We can solve a joint optimization problem over these weights and parameters of interest. Any point whose weight goes to 0 over the course of the optimization is automatically labeled an ‘outlier’, and is (automatically) not considered in the training. Trimming is an elegant way to simultaneously robustify any formulation (by taking bad examples out), and identify the bad examples (simply by looking at their weights).
For a recent pre-print in the high-dimensional setting, please see: http://arxiv.org/abs/1605.08299
The following example is from an ongoing project with Damek Davis. What happens if we use the approach on the MNIST dataset, and declare that 99.8% of the data are good? We will find the most egregious outliers!
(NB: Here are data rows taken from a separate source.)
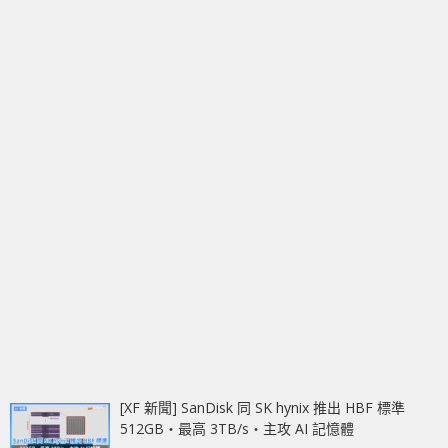
[XF 新聞] SanDisk 同 SK hynix 推出 HBF 標準
512GB‧最高 3TB/s‧主攻 AI 記憶體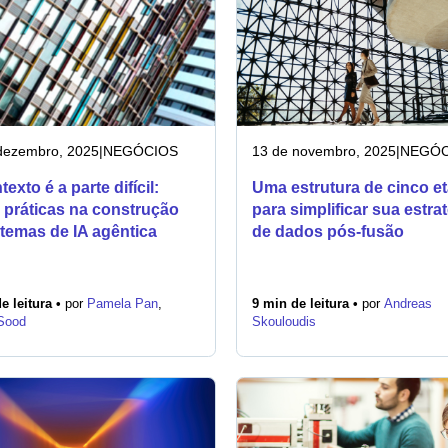
dezembro, 2025
|
NEGÓCIOS
13 de novembro, 2025
|
NEGÓC
exto é a parte difícil:
Uma estrutura de cinco e
s práticas na construção
para simplificar sua estra
stemas de IA agêntica
de dados pós-fusão
e leitura •
por
Pamela Pan
,
9 min de leitura •
por
Andreas
 Sood
Skouloudis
Six are shown below.
Caption: Labels for these images are: ‘9’, ‘3’, ‘5’, ’9’, ‘4’, ’8’.
Seismic Data Interpolation
Geophysical exploration, reservoir characterization, and subsurface imaging are all examples of seismic inverse problems. These problems are extremely large scale: model parameters of interest are typically gridded parameter values over a 3-dimensional mesh. If your mesh has 1000 grid-points on each side, your inverse/optimization problem has a billion unknowns!
The most expensive part of geophysical exploration is data acquisition. For 3D seismic imaging, the acquisition process requires a 2D array of wave sources and a 2D array of receivers. Sources generate waves, and receivers pick them up; since waves travel in space and time, the data is arranged in a 5D seismic cube (2 dimensions for each source and receiver, and one dimension for time).
Using low-rank optimization formulations, we can interpolate 80% missing seismic data. Low-rank formulations are an important technique for recommender systems, such as the Netflix Prize problem. The insight from SLIM was to use a specific matricizations (unfolding) of the seismic data tensor, to discover low-rank structure in the data. We developed a custom algorithm to solve the problem. Some of the results are shown below.
Caption: (a) shows interpolated data, with 80% filled in. (b) shows the difference between original data and interpolated section, multiplied 100-fold. The approach recovers essentially all coherent information in the data.
For a preprint, please see: http://arxiv.org/abs/1607.02624
Piecewise Linear-Quadratic (PLQ) Modeling
A lot of large-scale learning problems can be formulated using non-smooth and asymmetric penalties.
Figure 4 shows several examples. All of these penalties share a simple structure that can be used to design fast optimization algorithms, and can be applied to a variety of problems.
I maintain an open source IPsolve code that can solve general PLQ problems, with a growing number of examples:
Primary reference: https://arxiv.org/abs/1301.4566
Recent extensions: https://arxiv.org/abs/1309.7857
Ongoing work includes faster optimization codes for large-scale PLQ problems and formulations and algorithms for nuisance (shape) parameter estimation.
An interesting idea in optimization is that of partial minimization, also known in some contexts as ‘variable projection’. Given an optimization problem with a natural partition over the variables,
we can often gain some advantage by thinking of the problem as follows:
minimize G(u), where G(u) = minimum over x of g(x,u).
For example, a seismic PDE constrained optimization problem may look like this:
minimize over (x,u) ||Px – b||^2 subject to A[u] x = q,
where x is a wavefield over the domain, b are observed data, u are unknown velocity parameters, A[u] is a discretized PDE operator with boundary conditions, and q denotes a source term. These problems have been thoroughly studied, and conventional wisdom suggests avoiding the following reformulation:
minimize over (x,u) ||Px – b||^2+ s ||A[u] x – q||^2,
However, by using the partial minimization technique (in particular minimizing over x), we can design and analyze and efficient practical algorithm, with applications to seismic imaging, boundary control, mass transport, and Kalman smoothing.